Project engineer Melissa Montgomery, far right, inspects the pipes of a rainwater catchment system.
Danielle Villasana for Al Jazeera America

The Berkeley team has come up against an issue that many scientists parachuting into a foreign country seem to face: It’s not enough to understand the technology. In order to create effective solutions, you have to understand the culture.

It’s tough to implement a new technology, even a simple technology like the SIM, without knowing a community’s history. With the exception of the elementary school, many people in Peru have no idea their water could be contaminated with high levels of arsenic. A group of construction workers outside the local health post — an hour’s walk from the school — are quick to point out the site of the meteor crash but look puzzled when asked about the potential for arsenic in their drinking water.

“If it doesn’t kill you immediately, it’s difficult to make people believe that it will harm them in the long run,” Lopez said.

What’s worse is the lack of understanding for the town’s medical professionals. Even though UC Berkeley scientists have been visiting the area for years, only a handful of officials seemed familiar with the problem. The health director of the area, Adolfo Quispe, said he knew arsenic existed but didn’t know who was being affected.

“What was alarming to me was no one was aware that there could have been arsenic in their drinking water,” said George, who worked on the WHO paper on Peru’s arsenic problem.

It’s alarming, but it’s not surprising, according to Williams, who noted that Peru has a problem with race. Hundreds of years ago, the Spaniards conquered the country by defeating the Inca, who dominated much of western South America. Since then, there's been a history of discrimination against natives within the country, she said.

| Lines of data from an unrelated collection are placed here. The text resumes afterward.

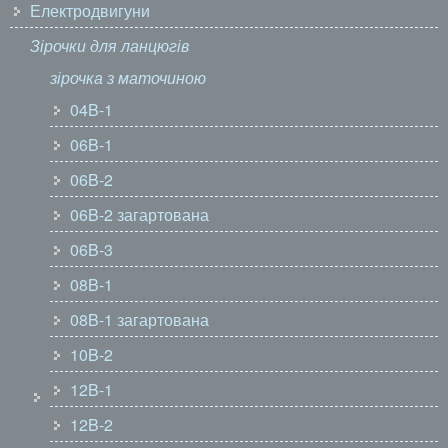
Електродвигуни
Зірочки для ланцюгів
зірочка з маточиною
04B-1
06B-1
06B-2
06B-2 загартована
06B-3
08B-1
08B-1 загартована
10B-2
12B-1
12B-2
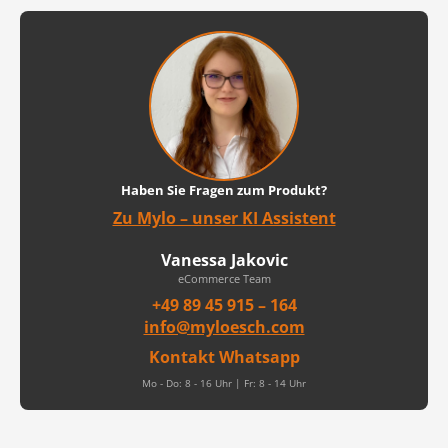
Haben Sie Fragen zum Produkt?
Zu Mylo – unser KI Assistent
Vanessa Jakovic
eCommerce Team
+49 89 45 915 – 164
info@myloesch.com
Kontakt Whatsapp
Mo - Do: 8 - 16 Uhr | Fr: 8 - 14 Uhr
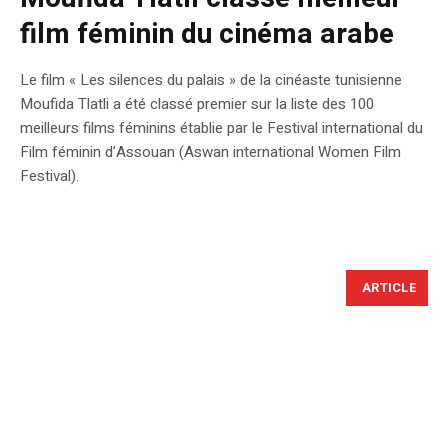
film féminin du cinéma arabe
Le film « Les silences du palais » de la cinéaste tunisienne
Moufida Tlatli a été classé premier sur la liste des 100
meilleurs films féminins établie par le Festival international du
Film féminin d’Assouan (Aswan international Women Film
Festival).
ARTICLE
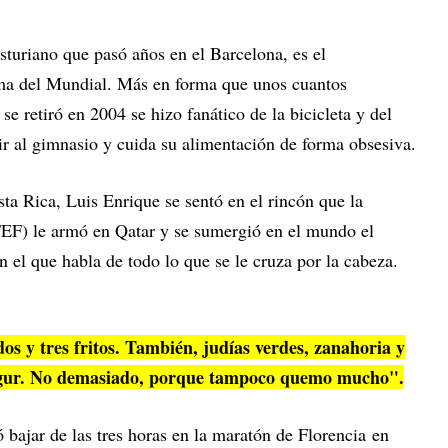
sturiano que pasó años en el Barcelona, es el
rma del Mundial. Más en forma que unos cuantos
e retiró en 2004 se hizo fanático de la bicicleta y del
n ir al gimnasio y cuida su alimentación de forma obsesiva.
ta Rica, Luis Enrique se sentó en el rincón que la
EF) le armó en Qatar y se sumergió en el mundo el
n el que habla de todo lo que se le cruza por la cabeza.
dos y tres fritos. También, judías verdes, zanahoria y
ogur. No demasiado, porque tampoco quemo mucho".
ó bajar de las tres horas en la maratón de Florencia en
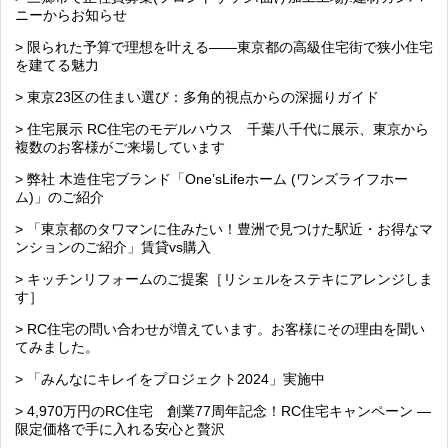
ニーからお知らせ
> 限られた予算で理想を叶える――東京都の高級住宅街で狭小住宅
を建てる魅力
> 東京23区の住まい選び：多角的視点からの深掘りガイド
> 住宅展示 RC住宅のモデルハウス 千葉八千代に展示、東京から
複数のお客様がご来場しています
> 弊社 木造住宅ブランド「One’sLifeホーム (ワンズライフホー
ム)」のご紹介
> 「東京都のタワマンに住みたい！豊洲で見つけた駅近・お得なマ
ンションのご紹介」賃貸vs購入
> キッチンリフォームのご提案［リシェルをステキにアレンジしま
す］
> RC住宅の問い合わせが増えています。お客様にその理由を聞い
てみました。
> 「みんなにキレイをプロジェクト2024」実施中
> 4,970万円のRC住宅 創業77周年記念！RC住宅キャンペーン ―
限定価格で手に入れる安心と贅沢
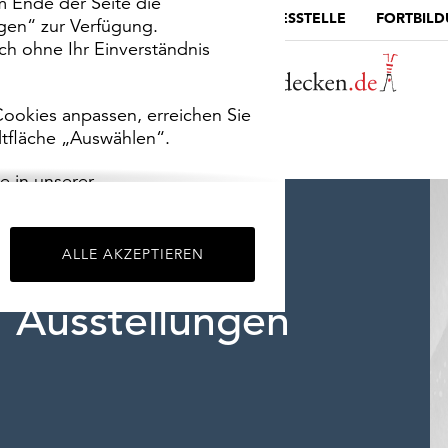
m Ende der Seite die
MUSEUMSPORTAL
DIE LANDESSTELLE
FORTBIL
ngen“ zur Verfügung.
h ohne Ihr Einverständnis
ookies anpassen, erreichen Sie
ltfläche „Auswählen“.
e in unserer
m
Impressum
.
ALLE AKZEPTIEREN
Ausstellungen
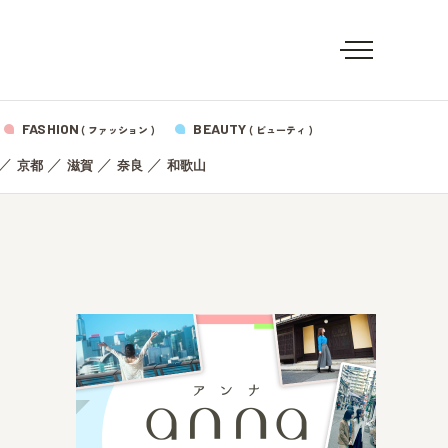
FASHION
BEAUTY
( ファッション )
( ビューティ )
／
／
／
／
京都
滋賀
奈良
和歌山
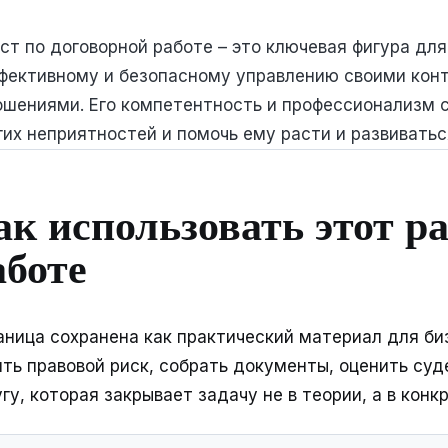
ст по договорной работе – это ключевая фигура дл
ффективному и безопасному управлению своими кон
ошениями. Его компетентность и профессионализм с
их неприятностей и помочь ему расти и развиватьс
ак использовать этот ра
аботе
аница сохранена как практический материал для би
ять правовой риск, собрать документы, оценить су
гу, которая закрывает задачу не в теории, а в конк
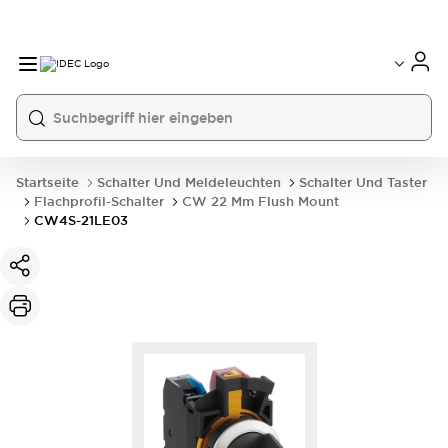
Startseite
Schalter Und Meldeleuchten
Schalter Und Taster
Flachprofil-Schalter
CW 22 Mm Flush Mount
CW4S-21LE03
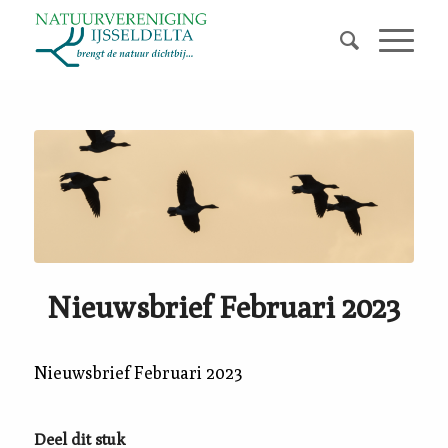
Nieuwsbrief Februari 2023
Nieuwsbrief Februari 2023
Deel dit stuk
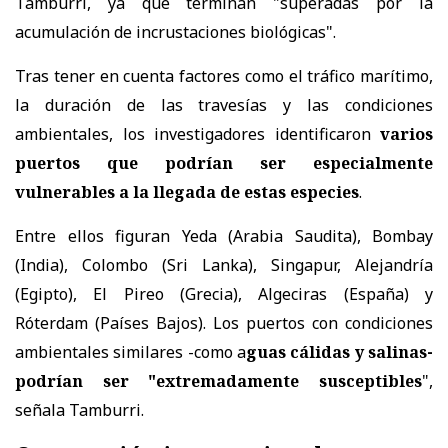
Tamburri, ya que terminan "superadas por la
acumulación de incrustaciones biológicas".
Tras tener en cuenta factores como el tráfico marítimo,
la duración de las travesías y las condiciones
ambientales, los investigadores identificaron
varios
puertos que podrían ser especialmente
vulnerables a la llegada de estas especies
.
Entre ellos figuran Yeda (Arabia Saudita), Bombay
(India), Colombo (Sri Lanka), Singapur, Alejandría
(Egipto), El Pireo (Grecia), Algeciras (España) y
Róterdam (Países Bajos). Los puertos con condiciones
ambientales similares -como a
guas cálidas y salinas-
podrían ser "extremadamente susceptibles
",
señala Tamburri.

Engineers Without Borders USA members talk to Carancas residents about projects such as arsenic extraction devices and rainwater catchment tanks that they built and continue to monitor.
Danielle Villasana for Al Jazeera America

This history also makes Peruvians unlikely to trust outsiders. There’s always a suspicion that scientists are there not for science but for gold or oil exploration, Bosilijevac said.

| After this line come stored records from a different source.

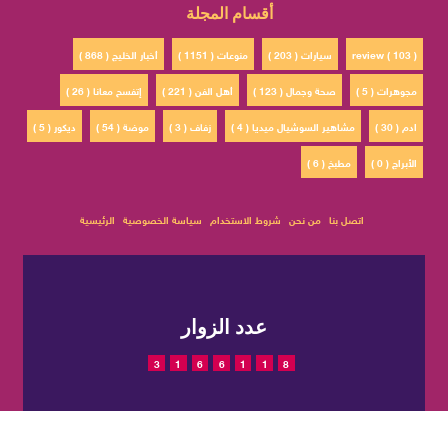
أقسام المجلة
review ( 103 )
سيارات ( 203 )
منوعات ( 1151 )
أخبار الخليج ( 868 )
مجوهرات ( 5 )
صحة وجمال ( 123 )
أهل الفن ( 221 )
إتفسح معانا ( 26 )
ادم ( 30 )
مشاهير السوشيال ميديا ( 4 )
زفاف ( 3 )
موضة ( 54 )
ديكور ( 5 )
الأبراج ( 0 )
مطبخ ( 6 )
اتصل بنا
من نحن
شروط الاستخدام
سياسة الخصوصية
الرئيسية
عدد الزوار
3
1
6
6
1
1
8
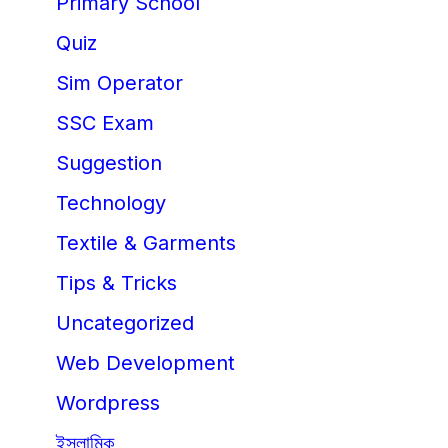
Primary School
Quiz
Sim Operator
SSC Exam
Suggestion
Technology
Textile & Garments
Tips & Tricks
Uncategorized
Web Development
Wordpress
ইসলামিক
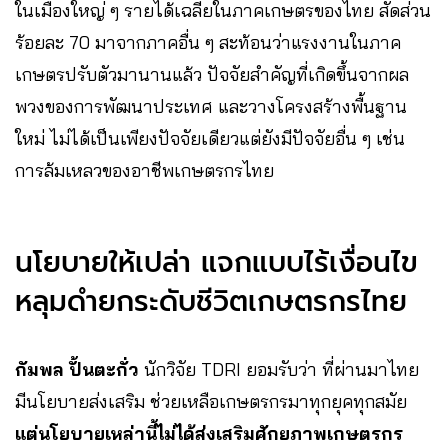
ในเมืองใหญ่ ๆ รายได้เฉลี่ยในภาคเกษตรของไทย สัดส่วน
ร้อยละ 70 มาจากภาคอื่น ๆ สะท้อนว่าแรงงานในภาค
เกษตรปรับตัวมานานแล้ว ปัจจัยสำคัญที่เกิดขึ้นจากผล
พวงของการพัฒนาประเทศ และวางโครงสร้างพื้นฐาน
ใหม่ ไม่ได้เป็นเพียงปัจจัยเดียวแต่ยังมีปัจจัยอื่น ๆ เช่น
การล้มเหลวของอาชีพเกษตรกรไทย
นโยบายให้เปล่า แจกแบบไร้เงื่อนไข
หลุมดำยกระดับชีวิตเกษตรกรไทย
กัมพล ปั้นตะกั่ว
นักวิจัย TDRI ยอมรับว่า ที่ผ่านมาไทย
มีนโยบายส่งเสริม ช่วยเหลือเกษตรกรมาทุกยุคทุกสมัย
แต่นโยบายเหล่านี้ไม่ได้ส่งเสริมศักยภาพเกษตรกร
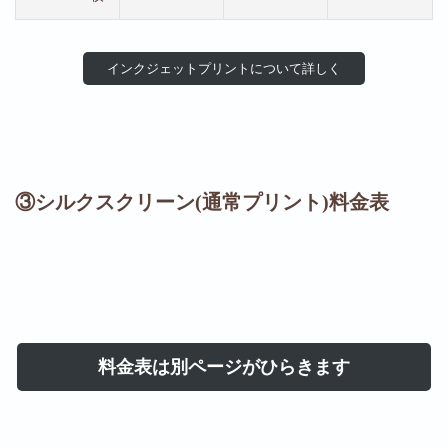
インクジェットプリントについて詳しく
③シルクスクリーン(通常プリント)料金表
料金表は別ページがひらきます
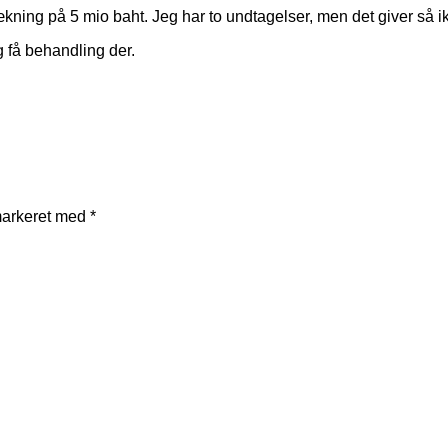
dækning på 5 mio baht. Jeg har to undtagelser, men det giver så 
og få behandling der.
markeret med
*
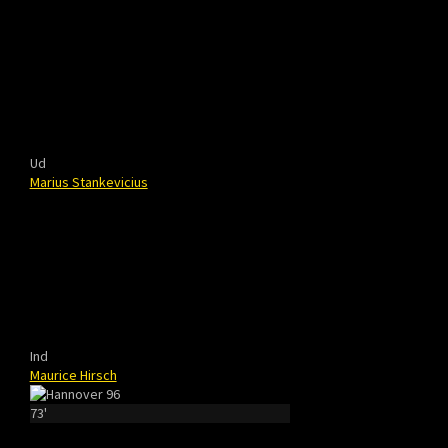
Ud
Marius Stankevicius
Ind
Maurice Hirsch
73'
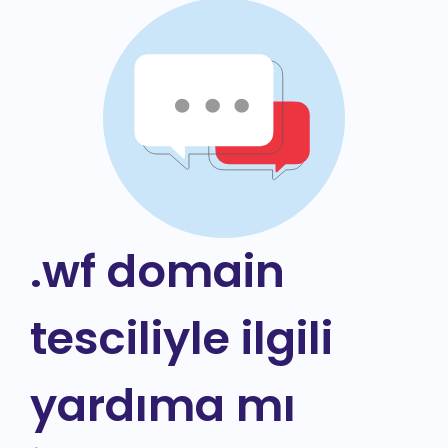
.wf domain
tesciliyle ilgili
yardıma mı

This legacy of distrust makes it difficult for any professional researchers to do their work, let alone student scientists visiting the country only briefly. In fact, the UC Berkeley chapter is shutting down its Carancas program, unable to expand it to other areas. 

“You see some of what’s going on — technical challenges, logistical challenges, organizational challenges, social and cultural challenges,” said Williams, who is not a part of the EWB-USA program. “I think we’re at a standstill on the arsenic thing, quite frankly.”

There are an unknown number of wells that could test positive for high levels of arsenic. There’s an untold number of people who could be exposed. The UC Berkeley team members are out in the field, getting their hands dirty, trying to make a difference. To the community, they’re heroes. And after they leave, someone has to step up and take their place. The region desperately needs scientists to check water for arsenic and teach people how to build SIMs.

Chavez Arestegui, the environmental health officer, said the villagers don't know how to clean the wells themselves. We need more scientists, he said, we need another meteor.